Mmm-mmm Cadmium, Part I

Via ProMED-mail: the Associated Press found cadmium in children's jewelry imported to the US from China. The LA Times reports:

For China's low-cost jewelry makers, it was an open trade secret: The metal cadmium is shiny, strong and malleable at low temperatures, regardless of its health hazards. And it's cheap.
Despite the risks, manufacturers in factories ringing this city on China's east coast say their top priority is profit. So offering cut-rate goods often means using lower quality materials, including cadmium, which is known to cause cancer.
"Business is business, and it's all up to our client," said He Huihua, manager of the Suiyuan Jewelry Shop at International Trade City in Yiwu[...]
Asked what he thought about the health risks associated with cadmium and other toxic metals, He said: "I can't be overly concerned about that."


PlagueBlog recommends a trade embargo.

Saturday, January 09, 2010

Mmm-mmm Melamine, Part M

Via ProMED-mail: another melamine scandal has broken in China, once again belatedly, and once again involving tainted milk. The Wall Street Journal reports that the two-month investigation of Shanghai Panda Dairy Company began almost a year ago.

Shanghai Panda, one of the nation's smaller dairies, was among 22 companies originally implicated in the 2008 scandal and was briefly shut by quality inspectors.
Now, among the allegations against the company are that instead of destroying its melamine-tainted product that had been recalled in 2008, Shanghai Panda reconstituted the milk into new products.


Lovely.

Sunday, January 03, 2010

Prion Evolution

Ed Yong discusses prion evolution in his blog at ScienceBlogs:

Jiali Li from the Scripps Institute in Florida has found that prions - the infectious proteins behind mad cow disease, CJD and kuru - are capable of Darwinian evolution, all without a single strand of DNA or its sister molecule RNA.
Prions are rogue version of a protein called PrP. Like all proteins, they are made up of chains of amino acids that fold into a complex three-dimensional structure.

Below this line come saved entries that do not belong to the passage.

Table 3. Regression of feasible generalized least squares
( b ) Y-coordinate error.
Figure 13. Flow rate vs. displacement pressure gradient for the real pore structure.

Prions are versions of PrP that have folded incorrectly and this misfolded form, called PrPSc, is social, evangelical and murderous. It converts normal prion proteins into a likeness of its abnormal self, and it rapidly gathers together in large clumps that damage and kill surrounding tissues.
Li has found that variation can creep into populations of initially identical prions. Their amino acid sequence stays the same but their already abnormal structures become increasingly twisted. These "mutant" forms have varying degrees of success in different environments. Some do well in brain tissue; others thrive in other types of cell. In each case, natural selection culls the least successful ones. The survivors pass on their structure to the "next generation", by altering the folds of normal prion proteins.